Den Abgeordneten schwebt vor, eine ab dem 1. Oktober geltende allgemeine Impfpflicht ab 18 in der zweiten Märzhälfte im Bundestag zu beschließen. Die Krankenkassen sollten dann ihre Versicherten informieren, über ein Impfportal den Impfstatus abfragen und diesen speichern.
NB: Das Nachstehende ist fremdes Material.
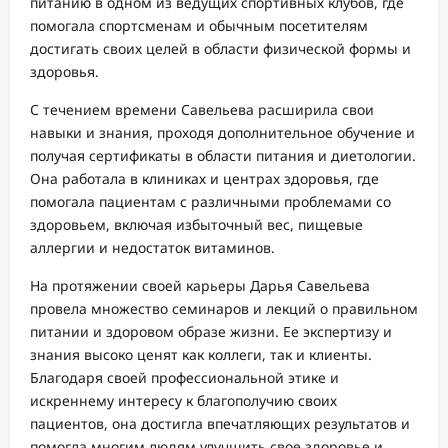
питанию в одном из ведущих спортивных клубов, где
помогала спортсменам и обычным посетителям
достигать своих целей в области физической формы и
здоровья.
С течением времени Савельева расширила свои
навыки и знания, проходя дополнительное обучение и
получая сертификаты в области питания и диетологии.
Она работала в клиниках и центрах здоровья, где
помогала пациентам с различными проблемами со
здоровьем, включая избыточный вес, пищевые
аллергии и недостаток витаминов.
На протяжении своей карьеры Дарья Савельева
провела множество семинаров и лекций о правильном
питании и здоровом образе жизни. Ее экспертизу и
знания высоко ценят как коллеги, так и клиенты.
Благодаря своей профессиональной этике и
искреннему интересу к благополучию своих
пациентов, она достигла впечатляющих результатов и
помогла многим людям улучшить свое здоровье и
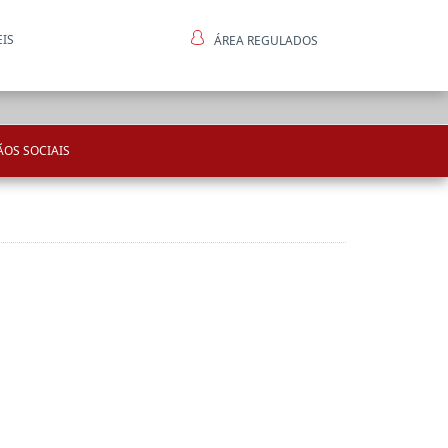
EIS
ÁREA REGULADOS
ntes
OS SOCIAIS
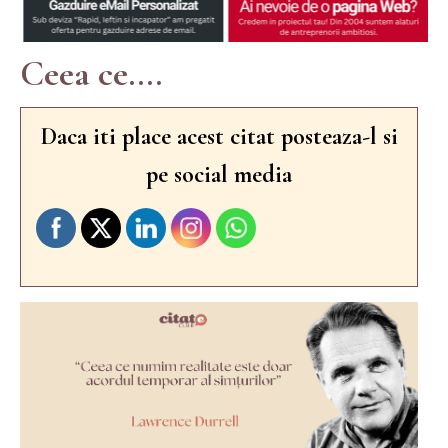
Ceea ce....
Daca iti place acest citat posteaza-l si
pe social media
Dann sollten die Kassen diejenigen Personen an die Kommunen melden, die keinen Impfnachweis vorgelegt haben, erläuterte die FDP-Abgeordnete Marie-Agnes Strack-Zimmermann. Die Gesundheitsämter würden dann einen Impftermin anbieten. Wer ihn verstreichen lasse, müsse mit einem Bußgeld rechnen, sofern er sich nicht innerhalb von vier Wochen doch noch impfen lasse.

Bisher gibt es in der Impfpflicht-Debatte drei verschieden Modelle. Eine Impfpflicht ab 18 Jahren, eine ab 50 Jahren und der Antrag gegen die Durchsetzung einer Pflicht.

Beitragslänge:
2 min
Datum:

Keine Einigkeit in der Ampel bei Impfpflicht

An dem Vorschlag waren neben Strack-Zimmermann und Wiese die SPD-Abgeordneten Heike Baehrens und Dagmar Schmidt, die Grünen Janosch Dahmen und Till Steffen sowie Katrin Helling-Plahr von der FDP beteiligt.

In der Ampel-Koalition herrscht allerdings keine Einigkeit über die Einführung einer allgemeinen Impfplicht. Mehrere FDP-Abgeordnete etwa haben sich dagegen ausgesprochen.